WHAT THE TASK REQUIRES
Look through the records, and wherever the string "paint" turns up, copy out that line.

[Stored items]
==============================
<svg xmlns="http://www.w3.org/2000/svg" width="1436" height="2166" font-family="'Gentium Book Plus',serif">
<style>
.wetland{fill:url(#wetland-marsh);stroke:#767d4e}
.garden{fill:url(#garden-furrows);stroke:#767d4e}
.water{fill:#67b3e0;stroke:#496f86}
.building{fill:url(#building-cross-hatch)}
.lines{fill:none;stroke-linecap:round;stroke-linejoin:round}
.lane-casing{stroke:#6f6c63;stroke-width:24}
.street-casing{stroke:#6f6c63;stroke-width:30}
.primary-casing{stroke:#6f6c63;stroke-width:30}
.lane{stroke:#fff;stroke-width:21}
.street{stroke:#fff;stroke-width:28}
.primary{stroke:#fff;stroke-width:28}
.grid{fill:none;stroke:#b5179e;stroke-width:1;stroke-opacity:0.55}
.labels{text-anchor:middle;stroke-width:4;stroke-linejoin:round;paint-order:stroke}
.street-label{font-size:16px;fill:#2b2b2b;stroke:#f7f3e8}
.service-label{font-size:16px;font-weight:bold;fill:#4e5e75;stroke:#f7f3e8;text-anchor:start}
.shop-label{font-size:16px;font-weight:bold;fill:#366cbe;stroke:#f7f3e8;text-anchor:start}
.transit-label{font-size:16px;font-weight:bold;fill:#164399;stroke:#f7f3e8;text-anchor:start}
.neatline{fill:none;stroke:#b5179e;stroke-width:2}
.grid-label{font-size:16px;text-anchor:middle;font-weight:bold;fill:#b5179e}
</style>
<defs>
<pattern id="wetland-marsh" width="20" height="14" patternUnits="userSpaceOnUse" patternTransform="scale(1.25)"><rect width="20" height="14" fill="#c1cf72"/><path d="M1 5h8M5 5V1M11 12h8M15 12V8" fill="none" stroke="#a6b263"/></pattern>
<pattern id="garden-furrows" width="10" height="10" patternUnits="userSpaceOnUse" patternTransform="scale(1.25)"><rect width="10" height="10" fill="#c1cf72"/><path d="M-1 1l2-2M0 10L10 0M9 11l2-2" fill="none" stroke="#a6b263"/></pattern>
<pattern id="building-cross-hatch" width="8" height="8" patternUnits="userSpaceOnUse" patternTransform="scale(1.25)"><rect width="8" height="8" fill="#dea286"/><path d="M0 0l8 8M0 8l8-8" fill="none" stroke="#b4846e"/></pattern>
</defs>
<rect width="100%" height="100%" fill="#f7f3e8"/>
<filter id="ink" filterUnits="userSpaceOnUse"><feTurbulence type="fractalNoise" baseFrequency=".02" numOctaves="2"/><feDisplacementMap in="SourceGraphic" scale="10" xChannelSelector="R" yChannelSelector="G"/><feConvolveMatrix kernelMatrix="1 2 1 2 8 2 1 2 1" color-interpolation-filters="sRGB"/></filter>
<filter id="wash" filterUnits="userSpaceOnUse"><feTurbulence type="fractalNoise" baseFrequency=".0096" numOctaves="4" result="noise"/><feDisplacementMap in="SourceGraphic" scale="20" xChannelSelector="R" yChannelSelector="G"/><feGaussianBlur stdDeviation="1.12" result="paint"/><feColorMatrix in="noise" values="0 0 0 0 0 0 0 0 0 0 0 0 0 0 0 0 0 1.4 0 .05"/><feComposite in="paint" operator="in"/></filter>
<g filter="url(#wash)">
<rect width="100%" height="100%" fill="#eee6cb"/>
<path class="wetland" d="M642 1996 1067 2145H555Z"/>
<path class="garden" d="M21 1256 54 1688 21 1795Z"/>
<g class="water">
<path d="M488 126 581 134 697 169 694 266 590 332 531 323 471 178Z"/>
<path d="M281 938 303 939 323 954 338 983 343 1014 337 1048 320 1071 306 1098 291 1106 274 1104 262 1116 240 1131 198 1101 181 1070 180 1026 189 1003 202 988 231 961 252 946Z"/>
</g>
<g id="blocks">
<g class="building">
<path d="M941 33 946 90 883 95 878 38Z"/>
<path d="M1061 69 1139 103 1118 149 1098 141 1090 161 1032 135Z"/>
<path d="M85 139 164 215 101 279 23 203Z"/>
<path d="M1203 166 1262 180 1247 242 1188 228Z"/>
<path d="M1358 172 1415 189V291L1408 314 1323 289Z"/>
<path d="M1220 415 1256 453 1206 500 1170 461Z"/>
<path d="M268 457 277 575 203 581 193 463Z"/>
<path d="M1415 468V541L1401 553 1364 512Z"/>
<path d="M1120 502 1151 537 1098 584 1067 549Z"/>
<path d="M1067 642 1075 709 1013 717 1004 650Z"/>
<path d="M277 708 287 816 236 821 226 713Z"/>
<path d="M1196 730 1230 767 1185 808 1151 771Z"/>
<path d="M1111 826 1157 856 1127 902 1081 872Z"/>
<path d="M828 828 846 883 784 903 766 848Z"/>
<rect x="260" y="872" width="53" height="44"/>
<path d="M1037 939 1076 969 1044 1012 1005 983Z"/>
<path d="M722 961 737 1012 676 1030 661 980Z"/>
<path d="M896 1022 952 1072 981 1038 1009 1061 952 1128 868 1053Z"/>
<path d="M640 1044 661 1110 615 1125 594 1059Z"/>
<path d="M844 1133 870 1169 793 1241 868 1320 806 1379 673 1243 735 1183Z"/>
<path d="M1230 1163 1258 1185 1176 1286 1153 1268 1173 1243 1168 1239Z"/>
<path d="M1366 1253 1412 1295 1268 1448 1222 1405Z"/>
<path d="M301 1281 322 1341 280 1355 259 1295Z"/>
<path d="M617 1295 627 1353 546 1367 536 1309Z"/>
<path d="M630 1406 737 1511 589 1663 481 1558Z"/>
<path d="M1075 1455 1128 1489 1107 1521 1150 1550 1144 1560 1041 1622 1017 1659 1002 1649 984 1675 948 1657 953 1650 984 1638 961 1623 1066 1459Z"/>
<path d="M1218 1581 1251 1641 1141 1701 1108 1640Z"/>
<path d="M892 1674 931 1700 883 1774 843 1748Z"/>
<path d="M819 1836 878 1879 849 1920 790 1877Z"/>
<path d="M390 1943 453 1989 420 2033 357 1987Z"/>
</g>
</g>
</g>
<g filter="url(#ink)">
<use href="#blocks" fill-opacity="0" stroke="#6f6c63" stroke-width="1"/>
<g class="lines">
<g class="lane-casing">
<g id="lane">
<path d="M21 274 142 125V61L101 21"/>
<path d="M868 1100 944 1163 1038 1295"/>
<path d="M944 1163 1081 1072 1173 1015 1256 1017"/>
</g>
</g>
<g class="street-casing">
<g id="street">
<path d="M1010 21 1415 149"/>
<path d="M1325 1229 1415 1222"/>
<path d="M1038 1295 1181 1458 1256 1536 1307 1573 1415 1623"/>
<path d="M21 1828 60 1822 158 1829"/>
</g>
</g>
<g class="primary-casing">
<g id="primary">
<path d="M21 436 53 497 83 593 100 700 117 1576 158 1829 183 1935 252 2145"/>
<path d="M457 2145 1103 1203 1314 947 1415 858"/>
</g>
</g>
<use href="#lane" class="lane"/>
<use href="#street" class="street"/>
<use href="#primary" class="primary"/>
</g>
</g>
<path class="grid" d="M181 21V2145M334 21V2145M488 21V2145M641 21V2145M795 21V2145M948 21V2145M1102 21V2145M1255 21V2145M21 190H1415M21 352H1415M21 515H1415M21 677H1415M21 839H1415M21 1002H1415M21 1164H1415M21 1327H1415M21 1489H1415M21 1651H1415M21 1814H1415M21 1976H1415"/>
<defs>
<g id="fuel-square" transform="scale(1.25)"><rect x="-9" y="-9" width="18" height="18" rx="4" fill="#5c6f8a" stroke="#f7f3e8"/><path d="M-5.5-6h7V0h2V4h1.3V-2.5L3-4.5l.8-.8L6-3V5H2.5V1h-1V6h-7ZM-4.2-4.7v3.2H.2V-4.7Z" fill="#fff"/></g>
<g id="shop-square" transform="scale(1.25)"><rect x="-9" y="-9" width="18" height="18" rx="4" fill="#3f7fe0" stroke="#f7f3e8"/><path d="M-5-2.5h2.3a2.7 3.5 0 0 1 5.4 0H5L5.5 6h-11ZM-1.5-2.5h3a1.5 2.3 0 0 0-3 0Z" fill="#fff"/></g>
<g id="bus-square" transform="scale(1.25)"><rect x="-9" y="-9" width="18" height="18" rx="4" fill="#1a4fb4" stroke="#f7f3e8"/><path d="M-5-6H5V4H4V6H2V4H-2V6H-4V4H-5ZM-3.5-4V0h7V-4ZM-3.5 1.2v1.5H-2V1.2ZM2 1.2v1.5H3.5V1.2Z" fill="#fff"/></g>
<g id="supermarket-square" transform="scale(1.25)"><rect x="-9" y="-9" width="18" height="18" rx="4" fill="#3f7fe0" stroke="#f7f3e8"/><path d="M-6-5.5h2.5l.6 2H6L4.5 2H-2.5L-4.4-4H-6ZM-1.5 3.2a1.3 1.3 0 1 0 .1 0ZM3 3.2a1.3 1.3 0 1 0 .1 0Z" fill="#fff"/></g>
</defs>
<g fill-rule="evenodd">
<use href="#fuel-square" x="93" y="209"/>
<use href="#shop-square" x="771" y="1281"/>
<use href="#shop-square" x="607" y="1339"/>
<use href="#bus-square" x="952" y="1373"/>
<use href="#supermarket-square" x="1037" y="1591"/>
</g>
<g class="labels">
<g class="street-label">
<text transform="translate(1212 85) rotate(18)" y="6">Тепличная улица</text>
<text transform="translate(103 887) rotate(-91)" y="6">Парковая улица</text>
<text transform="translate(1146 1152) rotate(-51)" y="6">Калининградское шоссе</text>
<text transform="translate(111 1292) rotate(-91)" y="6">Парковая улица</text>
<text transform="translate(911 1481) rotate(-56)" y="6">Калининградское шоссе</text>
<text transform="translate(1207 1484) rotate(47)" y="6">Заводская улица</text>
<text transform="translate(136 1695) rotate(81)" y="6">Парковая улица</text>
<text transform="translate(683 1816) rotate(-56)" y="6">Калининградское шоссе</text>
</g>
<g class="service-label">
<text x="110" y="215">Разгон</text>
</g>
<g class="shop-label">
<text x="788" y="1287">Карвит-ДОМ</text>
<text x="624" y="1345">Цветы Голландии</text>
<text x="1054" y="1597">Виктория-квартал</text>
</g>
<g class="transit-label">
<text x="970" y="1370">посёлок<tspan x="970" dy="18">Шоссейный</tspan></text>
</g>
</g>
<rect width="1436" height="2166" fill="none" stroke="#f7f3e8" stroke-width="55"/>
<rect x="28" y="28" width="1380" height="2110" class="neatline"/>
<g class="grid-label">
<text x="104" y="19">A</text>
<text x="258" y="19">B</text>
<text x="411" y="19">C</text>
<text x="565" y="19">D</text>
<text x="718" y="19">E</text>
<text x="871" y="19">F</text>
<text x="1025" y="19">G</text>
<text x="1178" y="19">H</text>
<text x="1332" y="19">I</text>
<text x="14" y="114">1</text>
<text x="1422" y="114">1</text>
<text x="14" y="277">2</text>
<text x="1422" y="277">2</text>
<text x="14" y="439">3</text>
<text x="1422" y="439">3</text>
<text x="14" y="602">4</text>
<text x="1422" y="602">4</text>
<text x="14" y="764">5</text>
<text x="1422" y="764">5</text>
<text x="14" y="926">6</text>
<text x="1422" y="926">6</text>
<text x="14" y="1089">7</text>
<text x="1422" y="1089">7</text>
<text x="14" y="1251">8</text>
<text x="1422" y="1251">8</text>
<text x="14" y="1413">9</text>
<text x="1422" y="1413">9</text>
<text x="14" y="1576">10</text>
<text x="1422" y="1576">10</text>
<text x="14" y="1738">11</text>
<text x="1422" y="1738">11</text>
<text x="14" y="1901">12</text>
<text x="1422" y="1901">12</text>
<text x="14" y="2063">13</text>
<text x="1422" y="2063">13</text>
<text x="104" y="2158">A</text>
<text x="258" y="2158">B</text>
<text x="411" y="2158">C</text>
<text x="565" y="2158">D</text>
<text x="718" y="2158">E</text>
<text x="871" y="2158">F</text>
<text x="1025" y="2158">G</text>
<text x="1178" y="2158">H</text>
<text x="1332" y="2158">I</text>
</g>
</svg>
==============================
EXERCISE SOLUTION
.labels{text-anchor:middle;stroke-width:4;stroke-linejoin:round;paint-order:stroke}
<filter id="wash" filterUnits="userSpaceOnUse"><feTurbulence type="fractalNoise" baseFrequency=".0096" numOctaves="4" result="noise"/><feDisplacementMap in="SourceGraphic" scale="20" xChannelSelector="R" yChannelSelector="G"/><feGaussianBlur stdDeviation="1.12" result="paint"/><feColorMatrix in="noise" values="0 0 0 0 0 0 0 0 0 0 0 0 0 0 0 0 0 1.4 0 .05"/><feComposite in="paint" operator="in"/></filter>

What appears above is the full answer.